2026-03-27 17:32:19 +01:00

84 lines
2.9 KiB
C++

/*
* Copyright (c) 2026-present, the Ladybird developers.
*
* SPDX-License-Identifier: BSD-2-Clause
*/
#pragma once
#ifdef ENABLE_RUST
# include <AK/Error.h>
# include <AK/Noncopyable.h>
# include <AK/String.h>
# include <AK/Utf16View.h>
# include <AK/Vector.h>
# include <LibRegex/Export.h>
# include <RustFFI.h>
namespace regex {
struct RustNamedCaptureGroup {
String name;
unsigned int index;
};
class REGEX_API CompiledRustRegex {
AK_MAKE_NONCOPYABLE(CompiledRustRegex);
public:
static ErrorOr<CompiledRustRegex, String> compile(StringView pattern, RustRegexFlags flags);
~CompiledRustRegex();
CompiledRustRegex(CompiledRustRegex&& other);
CompiledRustRegex& operator=(CompiledRustRegex&& other);
/// Execute into internal capture buffer. Returns 1 on match, 0 on no match, -1 on limit exceeded.
/// After a successful call, read results via capture_slot().
int exec_internal(Utf16View input, size_t start_pos) const;
/// Read a capture slot from the internal buffer (after exec_internal).
/// Even slots are start positions, odd slots are end positions.
/// Returns -1 for unmatched captures.
int capture_slot(unsigned int slot) const { return m_capture_buffer[slot]; }
/// Test for a match. Returns 1 on match, 0 on no match, -1 on limit exceeded.
int test(Utf16View input, size_t start_pos = 0) const;
unsigned int capture_count() const;
/// Total number of capture groups including group 0.
unsigned int total_groups() const;
/// Find all non-overlapping matches. Returns number of matches found.
/// Results are written as (start, end) i32 pairs to the internal find_all buffer.

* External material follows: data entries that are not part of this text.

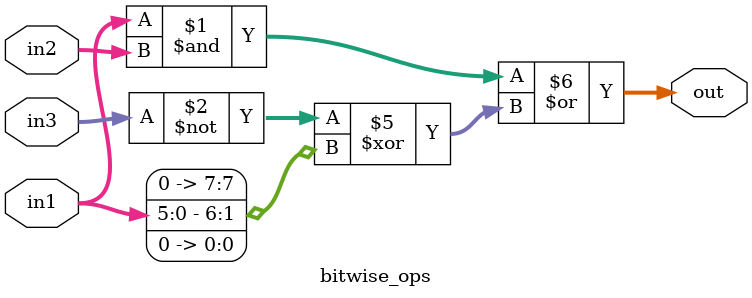
<source format=sv>
module bitwise_ops (
    input logic [7:0] in1,
    input logic [7:0] in2,
    input logic [7:0] in3,
    output logic [7:0] out
);
    assign out = (in1 & in2) | (~in3) ^ (in1 << 2) >> 1;
endmodule


</source>
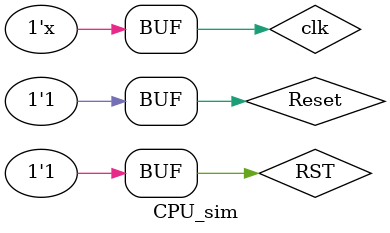
<source format=v>
`timescale 1ns / 1ps


module CPU_sim(
    );
    //input
    reg clk;
    reg RST;
    reg Reset;
    //output
    wire [31:0] selectOutA;
    wire [4:0] WriteReg;
    wire [31:0] selectOutB,WriteData,saExtendResult;
    //ALU
    wire zero;         //¸÷¸ö×é¼þÄ£¿éÖÐµÄoutput¶Ë¿Ú¶¼ÊÇÊä³ö
    wire sign;
    wire [31:0] result;
    //¿ØÖÆÄ£¿é
    wire RegWre,PCWre,ALUSrcB,ALUSrcA,DBDataSrc,RegDst,NRD,NWR;   //Êä³ö¶Ë¿Ú£¬×Ü¹²12¸ö¡®
    wire RegData;
    wire [1:0]ExtSel;
    wire [1:0] PCSrc;
    wire [2:0] ALUOpCode;
    //ÍØÕ¹Ä£¿é
    wire [31:0] extendResult;
    //Ö¸Áî´æ´¢Æ÷
    wire [5:0] op;
    wire [5:0] op2;
    wire [4:0] rs, rt, rd,sa;
    wire [15:0] immediate;
    wire [25:0] addr;
    //PC
    wire [31:0] Address;      
    //RAM
    wire [31:0] Dataout;
    //¼Ä´æÆ÷×é
    wire [31:0] ReadData1;
    wire [31:0] ReadData2; 
    SingleCycleCPU cpu(
    .clk(clk),
    .Reset(Reset),
    .RST(RST),
    //Êý¾ÝÑ¡ÔñÆ÷
    .selectOutA(selectOutA),
    .WriteReg(WriteReg),
    .selectOutB(selectOutB),
    .WriteData(WriteData),
    .saExtendResult(saExtendResult),
    //ALU
    .zero(zero),         //¸÷¸ö×é¼þÄ£¿éÖÐµÄoutput¶Ë¿Ú¶¼ÊÇÊä³ö
    .sign(sign),
    .result(result),
    //¿ØÖÆÄ£¿é
    .RegWre(RegWre),
    .PCWre(PCWre),
    .ALUSrcB(ALUSrcB),
    .ALUSrcA(ALUSrcA),
    .DBDataSrc(DBDataSrc),
    .RegDst(RegDst),
    .NRD(NRD),
    .NWR(NWR),
    .ExtSel(ExtSel),   //Êä³ö¶Ë¿Ú£¬×Ü¹²12¸ö
    .RegData(RegData),
    .PCSrc(PCSrc),
    .ALUOpCode(ALUOpCode),
    //ÍØÕ¹Ä£¿é
    .extendResult(extendResult),
    //Ö¸Áî´æ´¢Æ÷
    .op(op),
    .op2(op2),
    .rs(rs), 
    .rt(rt),
    .rd(rd),
    .sa(sa),
    .immediate(immediate),
    .addr(addr),
    //PC
    .Address(Address),      
    //RAM
    .Dataout(Dataout),
    //¼Ä´æÆ÷×é
    .ReadData1(ReadData1),
    .ReadData2(ReadData2)
    );
    initial begin  
    clk=1; 
    Reset=0;
    RST=0;
    end 
    always #5 clk=~clk; // ÖÜÆÚÎª 10ns 
    initial #3 begin
    RST=1; // ¿ªÊ¼·ÂÕæÊä³ö
    Reset=1;
    end 
endmodule

</source>
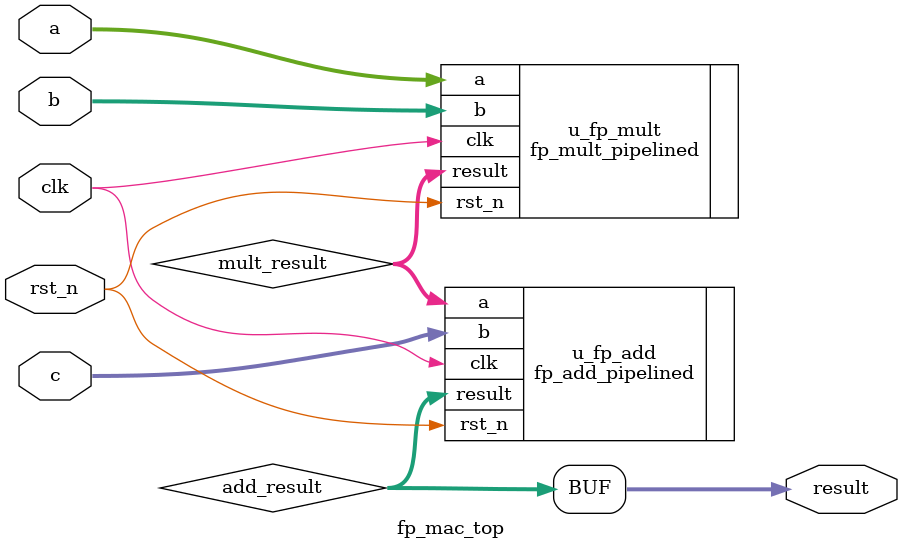
<source format=sv>
module fp_mac_top #(parameter N = 16)
(
    input  logic clk,
    input  logic rst_n,
    input  logic [N-1:0] a,   // 16-bit floating-point input a
    input  logic [N-1:0] b,   // 16-bit floating-point input b
    input  logic [N-1:0] c,   // 16-bit floating-point accumulator input (c)
    output logic [N-1:0] result // 16-bit floating-point MAC result
);

    // Internal signals between modules
    logic [N-1:0] mult_result; // Output from the pipelined multiplier
    logic [N-1:0] add_result;  // Output from the pipelined adder (MAC result)

    // Stage 1: Pipelined floating-point multiplier
    fp_mult_pipelined #(.N(N)) u_fp_mult (
        .clk(clk),
        .rst_n(rst_n),
        .a(a),
        .b(b),
        .result(mult_result)
    );

    // Stage 2: Pipelined floating-point adder (accumulator)
    fp_add_pipelined #(.N(N)) u_fp_add (
        .clk(clk),
        .rst_n(rst_n),
        .a(mult_result),
        .b(c),
        .result(add_result)
    );

    // Output the result of the MAC operation
    assign result = add_result;

endmodule
</source>
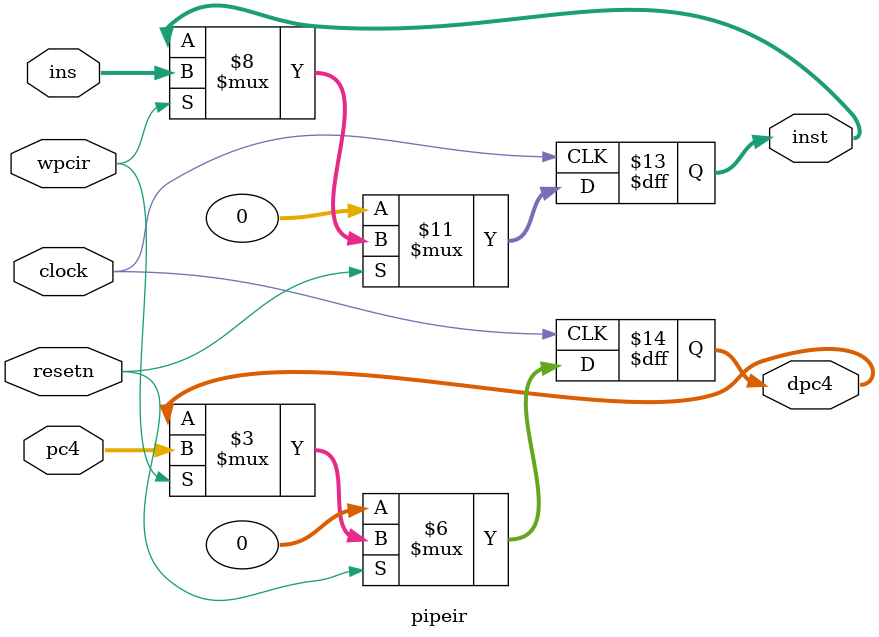
<source format=v>
module pipeir(pc4,ins,wpcir,clock,resetn,dpc4,inst);
	input [31:0] pc4, ins;
	input clock, resetn, wpcir;
	
	output [31:0] inst, dpc4;
	
	reg[31:0] dpc4, inst;
	
	always @(posedge clock)
	begin 
		if (~resetn)
			begin
			dpc4 <= 0;
			inst <= 0;
			end
		else
			begin 
			if (wpcir) 
				begin 
				inst <= ins;
				dpc4 <= pc4;
				end
			end
	end
endmodule
		
</source>
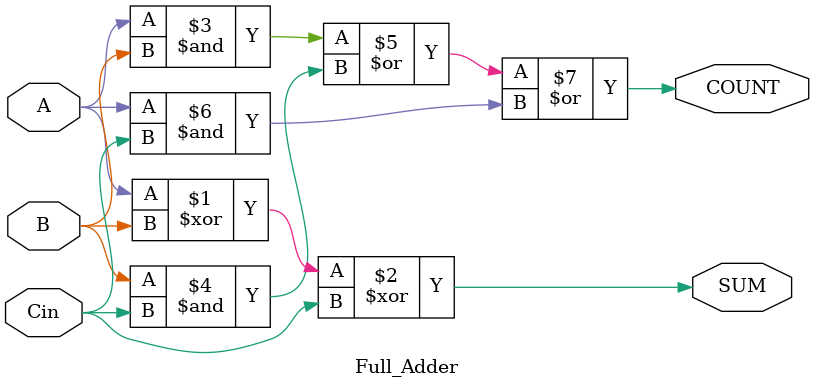
<source format=v>
module Full_Adder(
    input A,
    input B,
    input Cin,
    output SUM,
    output COUNT
);

// Logic for the Full Adder
assign SUM = A^B^Cin; // SUM = A XOR B XOR Cin
assign COUNT = (A&B) | (B&Cin) | (A&Cin); // COUNT = A AND B OR B AND Cin OR A AND Cin

endmodule
</source>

/// Access results via find_all_match(i) after calling.
int find_all(Utf16View input, size_t start_pos) const;
/// Get the i-th match from find_all results. Returns (start, end).
struct MatchPair {
int start;
int end;
};
MatchPair find_all_match(int index) const { return { m_find_all_buffer[index * 2], m_find_all_buffer[index * 2 + 1] }; }
Vector<RustNamedCaptureGroup> const& named_groups() const { return m_named_groups; }
private:
explicit CompiledRustRegex(RustRegex* regex);
/// Get u16 data pointer and length from a Utf16View.
/// For ASCII storage, widens to u16 using the cached buffer.
unsigned short const* get_u16_data(Utf16View input, size_t& out_len) const;
RustRegex* m_regex { nullptr };
Vector<RustNamedCaptureGroup> m_named_groups;
/// Reusable buffer for ASCII→u16 widening, avoiding per-call allocation.
mutable Vector<u16> m_u16_buffer;
/// Pre-allocated buffer for capture results to avoid per-exec allocation.
mutable Vector<int> m_capture_buffer;
mutable unsigned int m_capture_count { 0 };
mutable bool m_capture_count_cached { false };
/// Buffer for find_all results.
mutable Vector<int> m_find_all_buffer;
};
} // namespace regex
#endif // ENABLE_RUST